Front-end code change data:

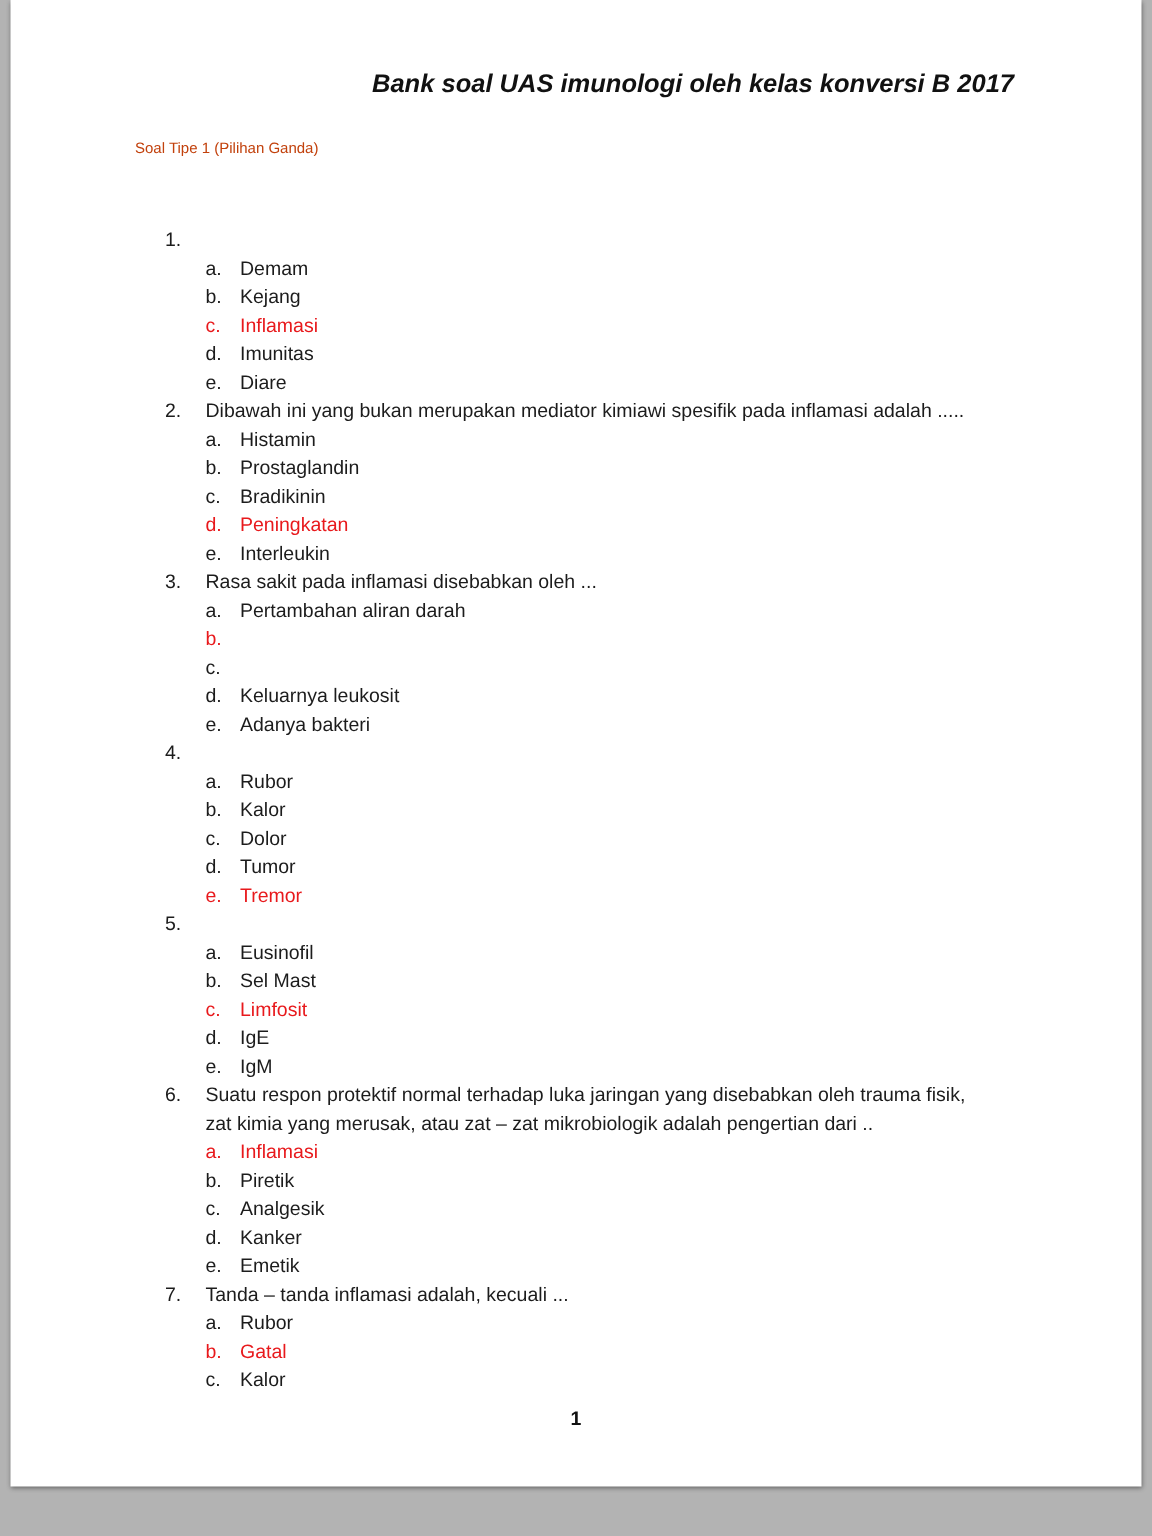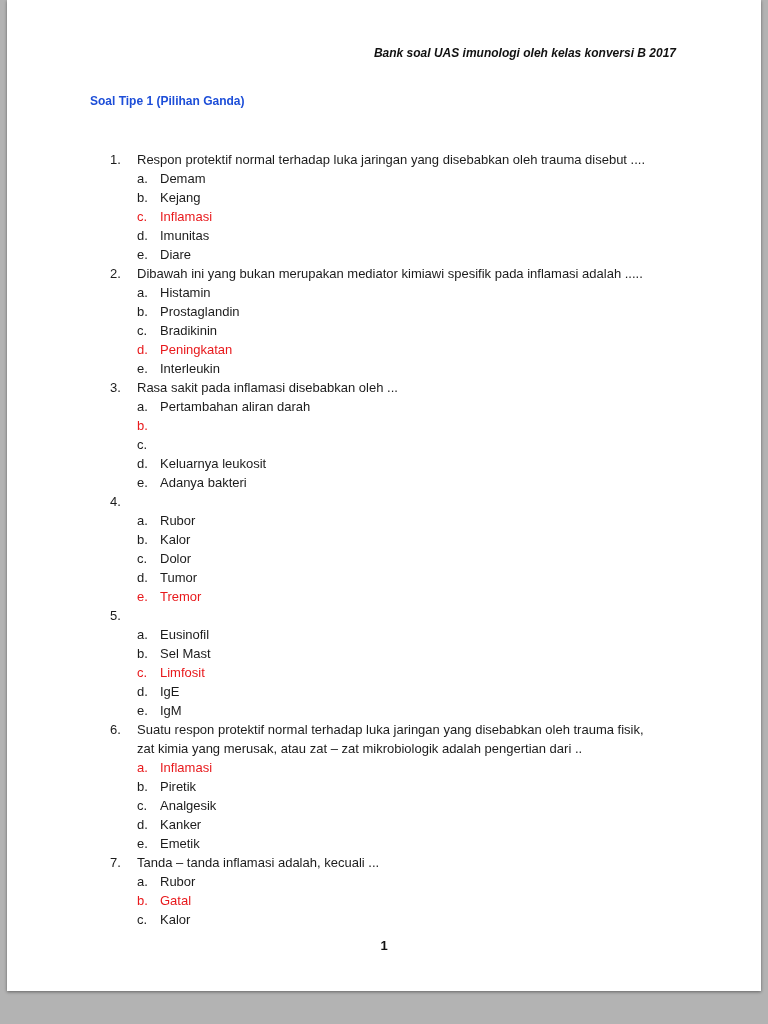--- a/index.html
+++ b/index.html
@@ -24,7 +24,7 @@
   .doc-header {
     position:absolute;
     top:46px; right:85px;
-    font-size:12px;
+    font-size:17px;
     font-weight:bold;
     font-style:italic;
     color:#111;

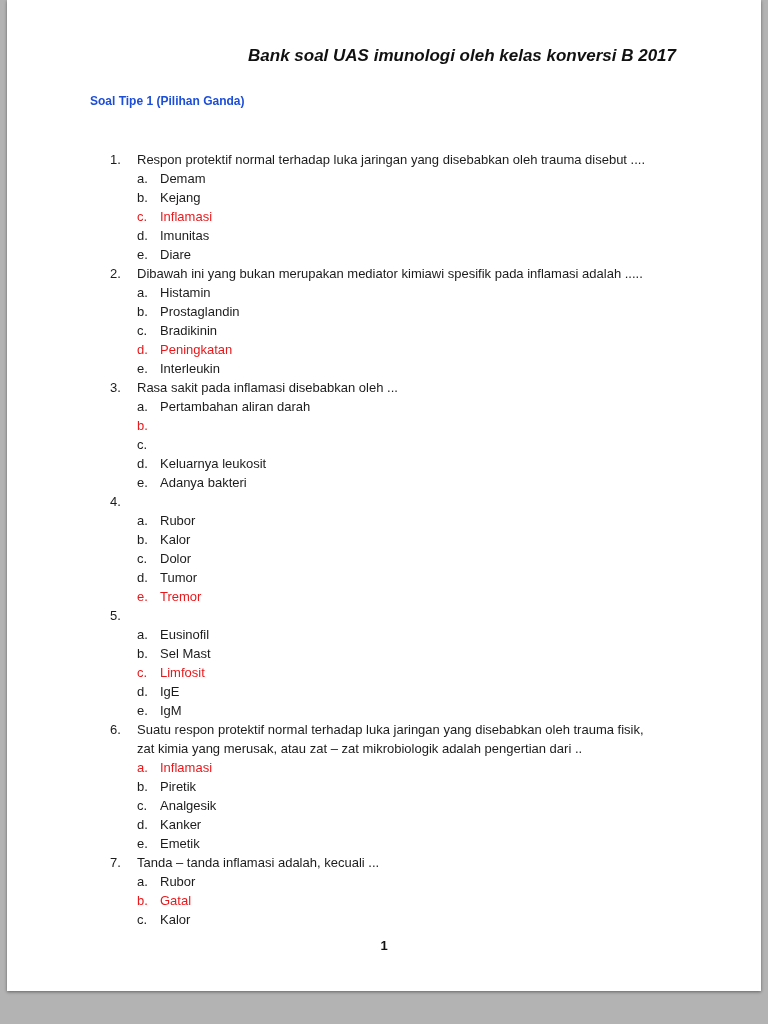--- a/index.html
+++ b/index.html
@@ -32,9 +32,9 @@
   .doc-title {
     position:absolute;
     top:94px; left:83px;
-    font-size:12px;
-    font-weight:bold;
-    color:#1d4ed8;
+    font-size:10px;
+    font-weight:normal;
+    color:#c2410c;
   }
   .questions {
     position:absolute;

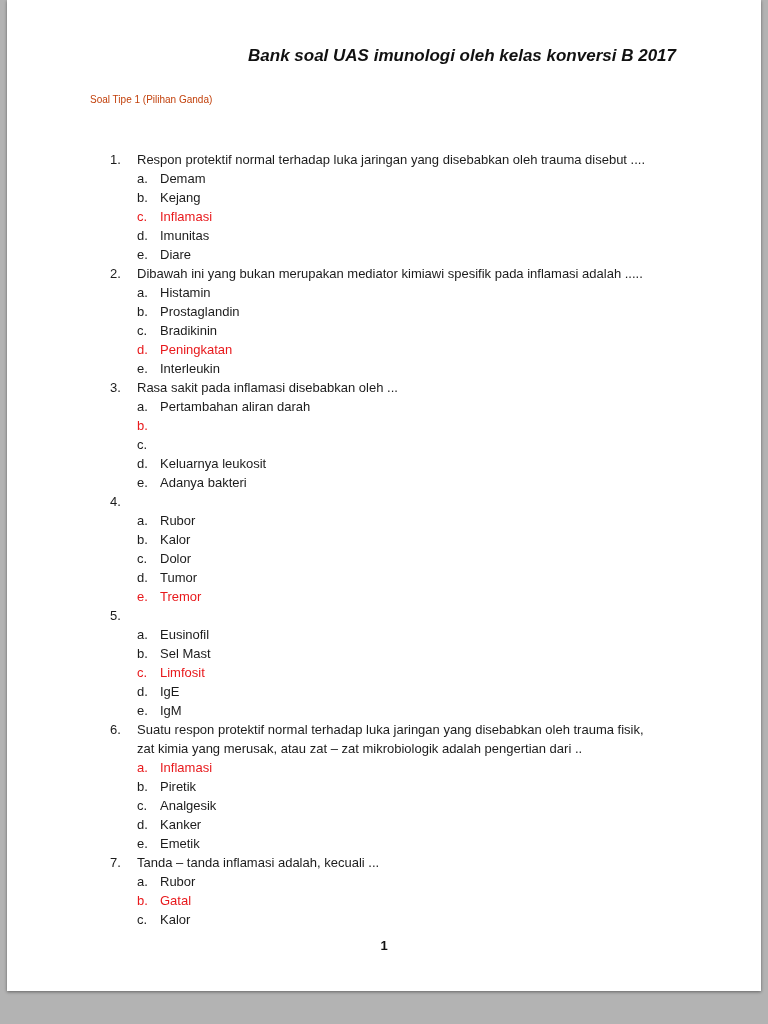--- a/index.html
+++ b/index.html
@@ -83,7 +83,6 @@
         <div class="q-block">
           <div class="q-row">
             <span class="q-num">1.</span>
-            <span class="q-text">Respon protektif normal terhadap luka jaringan yang disebabkan oleh trauma disebut ....</span>
           </div>
           <div class="opt-row">
             <span class="opt-letter">a.</span>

#### [PROBLEM]
Would you please print out all the records above exactly, minus any pictures?

#### [PROBLEM SOLUTION]
--- a/index.html
+++ b/index.html
@@ -24,7 +24,7 @@
   .doc-header {
     position:absolute;
     top:46px; right:85px;
-    font-size:12px;
+    font-size:17px;
     font-weight:bold;
     font-style:italic;
     color:#111;

--- a/index.html
+++ b/index.html
@@ -32,9 +32,9 @@
   .doc-title {
     position:absolute;
     top:94px; left:83px;
-    font-size:12px;
-    font-weight:bold;
-    color:#1d4ed8;
+    font-size:10px;
+    font-weight:normal;
+    color:#c2410c;
   }
   .questions {
     position:absolute;

--- a/index.html
+++ b/index.html
@@ -83,7 +83,6 @@
         <div class="q-block">
           <div class="q-row">
             <span class="q-num">1.</span>
-            <span class="q-text">Respon protektif normal terhadap luka jaringan yang disebabkan oleh trauma disebut ....</span>
           </div>
           <div class="opt-row">
             <span class="opt-letter">a.</span>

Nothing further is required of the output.